We need to re think many parts of our storm preparedness protocol — Let’s pick just three areas: threat description, storm surge prediction and flood risk. The term “100-year storm” rings hollow once you endure three such storms over a five-year period. So we may need to remind residents that this level of catastrophic calamity has a 1% chance of happening every year (saying the same thing in a different way) — or work to find a new way of naming threats altogether.

Predicting storm surge incorporates a lot of moving parts, with the eventual surge level dependent on a number of factors that can change in an instant. That means predictions needs to err on the side of caution… but forecasters also need to educate the coastal public to understand that variability, so that unduly dire predictions don’t inspire a “cry wolf” response from the public in future storms.

And, as mentioned above, storm flooding spreads far beyond the wave zone and low-lying barrier islands. Flood waters seek their own way, and can decimate anything in their path… so a better understanding of flooding pathways from excessive rainfall and who might really be at risk needs to be better understood before the rains start to fall.

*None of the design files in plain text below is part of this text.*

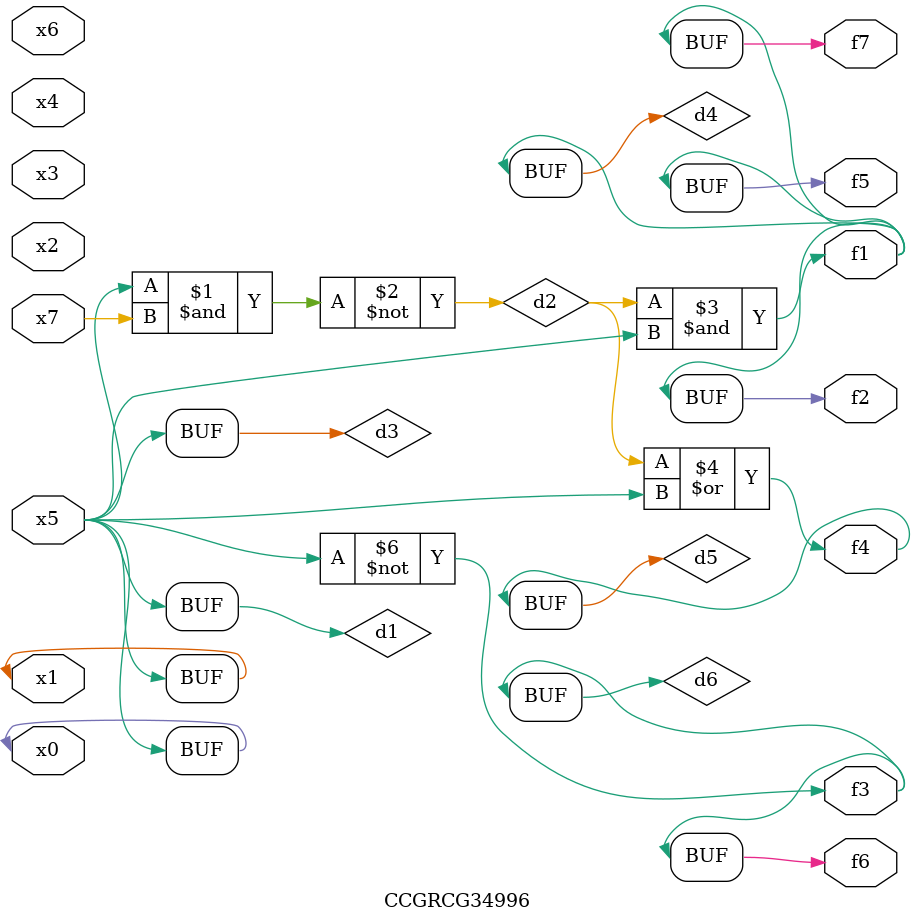
<source format=v>
module CCGRCG34996(
	input x0, x1, x2, x3, x4, x5, x6, x7,
	output f1, f2, f3, f4, f5, f6, f7
);

	wire d1, d2, d3, d4, d5, d6;

	buf (d1, x0, x5);
	nand (d2, x5, x7);
	buf (d3, x0, x1);
	and (d4, d2, d3);
	or (d5, d2, d3);
	nor (d6, d1, d3);
	assign f1 = d4;
	assign f2 = d4;
	assign f3 = d6;
	assign f4 = d5;
	assign f5 = d4;
	assign f6 = d6;
	assign f7 = d4;
endmodule

</source>
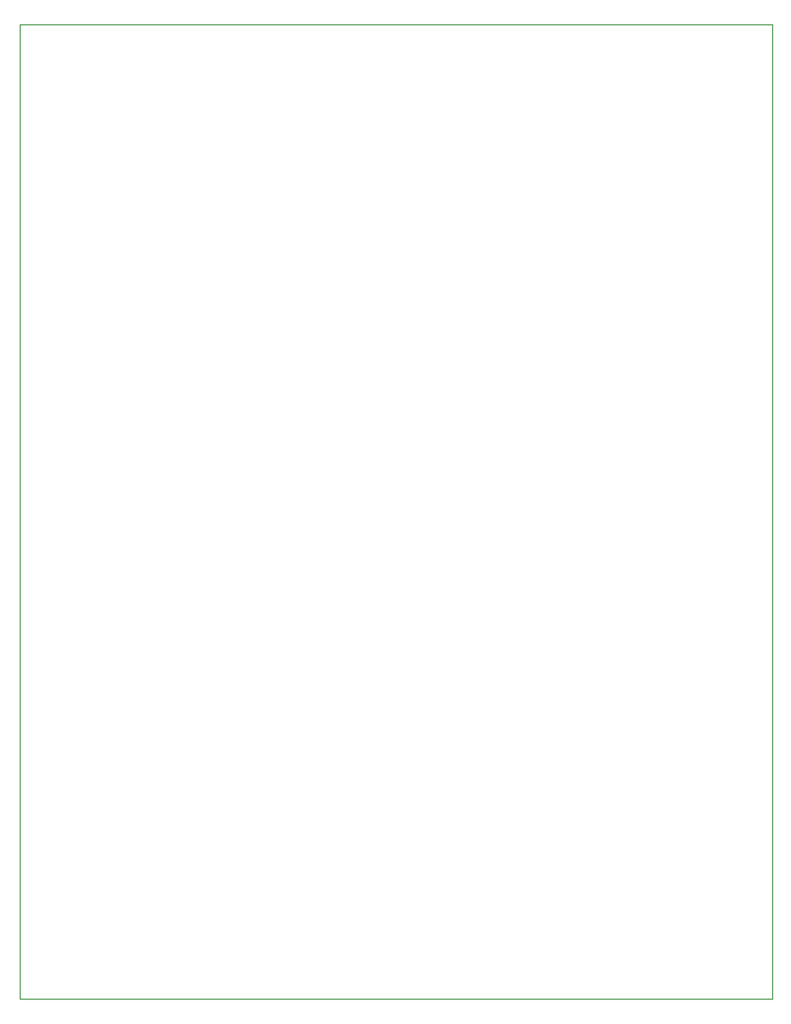
<source format=gbr>
%TF.GenerationSoftware,KiCad,Pcbnew,(6.0.7)*%
%TF.CreationDate,2023-03-08T11:17:01-08:00*%
%TF.ProjectId,Relay_LED,52656c61-795f-44c4-9544-2e6b69636164,rev?*%
%TF.SameCoordinates,Original*%
%TF.FileFunction,Profile,NP*%
%FSLAX46Y46*%
G04 Gerber Fmt 4.6, Leading zero omitted, Abs format (unit mm)*
G04 Created by KiCad (PCBNEW (6.0.7)) date 2023-03-08 11:17:01*
%MOMM*%
%LPD*%
G01*
G04 APERTURE LIST*
%TA.AperFunction,Profile*%
%ADD10C,0.100000*%
%TD*%
G04 APERTURE END LIST*
D10*
X118350000Y-137500000D02*
X118350000Y-137500000D01*
X118350000Y-137500000D02*
X118350000Y-137500000D01*
X118350000Y-137500000D02*
X118350000Y-137500000D01*
X118350000Y-137500000D02*
X118350000Y-137500000D01*
X50450000Y-49500000D02*
X118450000Y-49500000D01*
X118450000Y-49500000D02*
X118450000Y-137500000D01*
X118450000Y-137500000D02*
X50450000Y-137500000D01*
X50450000Y-137500000D02*
X50450000Y-49500000D01*
M02*

</source>
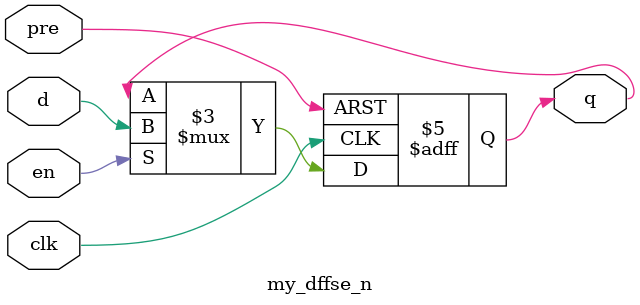
<source format=v>
module my_dffse_n (
    input d,
    clk,
    pre,
    en,
    output reg q
);
  always @(posedge clk or negedge pre)
    if (!pre) q <= 1'b1;
    else if (en) q <= d;
endmodule
</source>
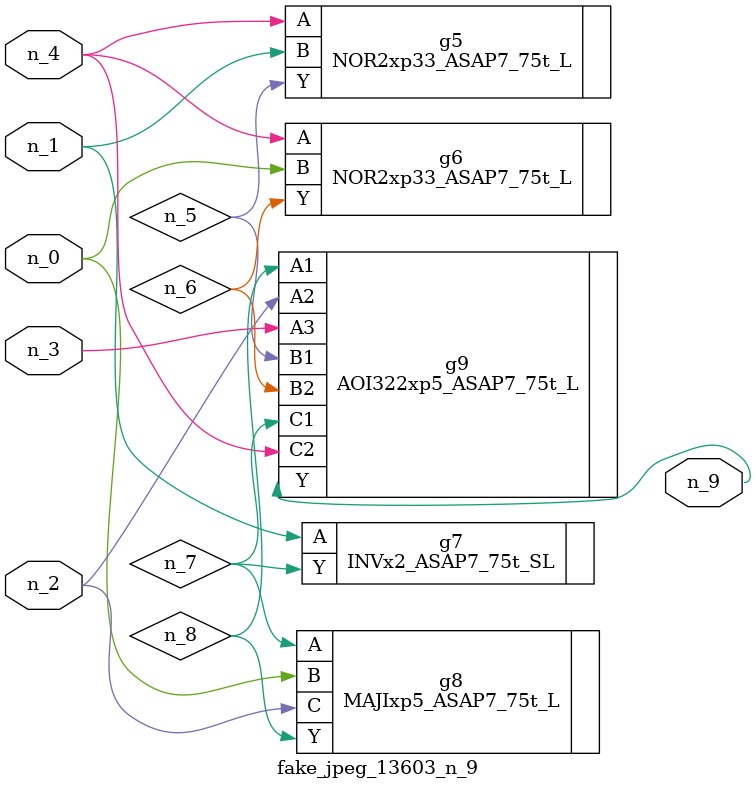
<source format=v>
module fake_jpeg_13603_n_9 (n_3, n_2, n_1, n_0, n_4, n_9);

input n_3;
input n_2;
input n_1;
input n_0;
input n_4;

output n_9;

wire n_8;
wire n_6;
wire n_5;
wire n_7;

NOR2xp33_ASAP7_75t_L g5 ( 
.A(n_4),
.B(n_1),
.Y(n_5)
);

NOR2xp33_ASAP7_75t_L g6 ( 
.A(n_4),
.B(n_0),
.Y(n_6)
);

INVx2_ASAP7_75t_SL g7 ( 
.A(n_1),
.Y(n_7)
);

MAJIxp5_ASAP7_75t_L g8 ( 
.A(n_7),
.B(n_0),
.C(n_2),
.Y(n_8)
);

AOI322xp5_ASAP7_75t_L g9 ( 
.A1(n_8),
.A2(n_2),
.A3(n_3),
.B1(n_5),
.B2(n_6),
.C1(n_7),
.C2(n_4),
.Y(n_9)
);


endmodule
</source>
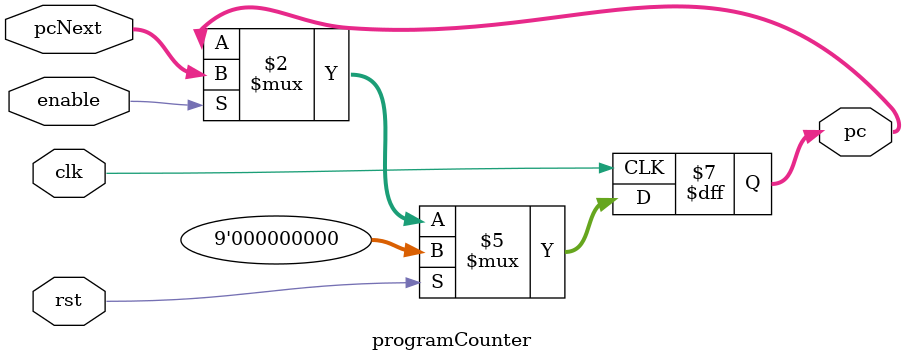
<source format=v>
`timescale 1ns / 1ps


module programCounter(
    input [8:0] pcNext,
    input enable,
    input clk,
    input rst,
    output reg [8:0] pc
    );
    
    always @(posedge clk) begin
        if (rst) begin
            pc <= 8'b0;
        end
        else if (enable) begin
            pc <= pcNext;
        end
    end
    
endmodule

</source>
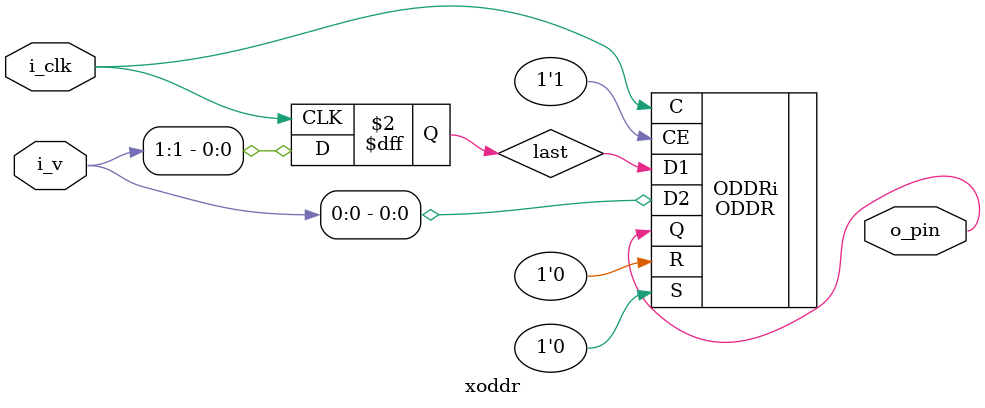
<source format=v>
`default_nettype	none
module	xoddr(i_clk, i_v, o_pin);
	input	wire		i_clk;
	input	wire	[1:0]	i_v;
	output	wire		o_pin;

	wire	w_internal;
	reg	last;

	always @(posedge i_clk)
		last <= i_v[1];

	ODDR #(
		.DDR_CLK_EDGE("SAME_EDGE"),
		.INIT(1'b0),
		.SRTYPE("SYNC")
	) ODDRi(
		.Q(o_pin),
		.C(i_clk),
		.CE(1'b1),
		.D1(last),	// Negative clock edge (goes first)
		.D2(i_v[0]),	// Positive clock edge
		.R(1'b0),
		.S(1'b0));

endmodule

</source>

Resilient design is crucial to community survival and recovery — Coastal resilience focuses on a community’s ability not just to survive a disaster such as a hurricane, but how fast it can recover from that disaster — either by effective designs to minimize damages or quick-response plans to mitigate them. And after this storm season, every coastal community should be looking at the status of its resilience… from infrastructure to planning to shoreline protection to flood preparation, and much more.

There are a variety of resources available to help communities begin their own assessment (and understand their own issues), as well as to help coastal residents, businesses and property owners educate themselves on the issues and options. Each coastal community is unique and, thus faces its own unique resiliency issues. Many of the steps to identify how to increase resiliency will be shared between communities but the solution on how to increase resiliency will be different from community to community.  So, there is no “one size fits all” solution, but rather an assessment array and tools to help those communities identify issues, weaknesses, strength and solutions. There simply is no good reason not to begin the process.

You still can’t beat wide beaches and high dunes for storm protection — Ultimately, the best solution for storm protection (besides being prepared, of course) is wide beaches, high dunes and well-built and sited structures, at least for coastal communities.

Wide beaches keep storm waves at bay from upland structures and infrastructure; high dunes help lessen storm surge and the potential for coastal flooding and damage; and well-built and sited structures are more likely to be standing (and, hopefully, dry) after the storm passes.

There may be myriad other storm-related issues that a community must grapple with – aging infrastructure, a vulnerable power grid, disappearing flood flow-ways, even how to handle vegetation debris effectively. But wide beaches, high dunes and proper construction is simply a great place to begin your community’s storm preparations and pace of recovery.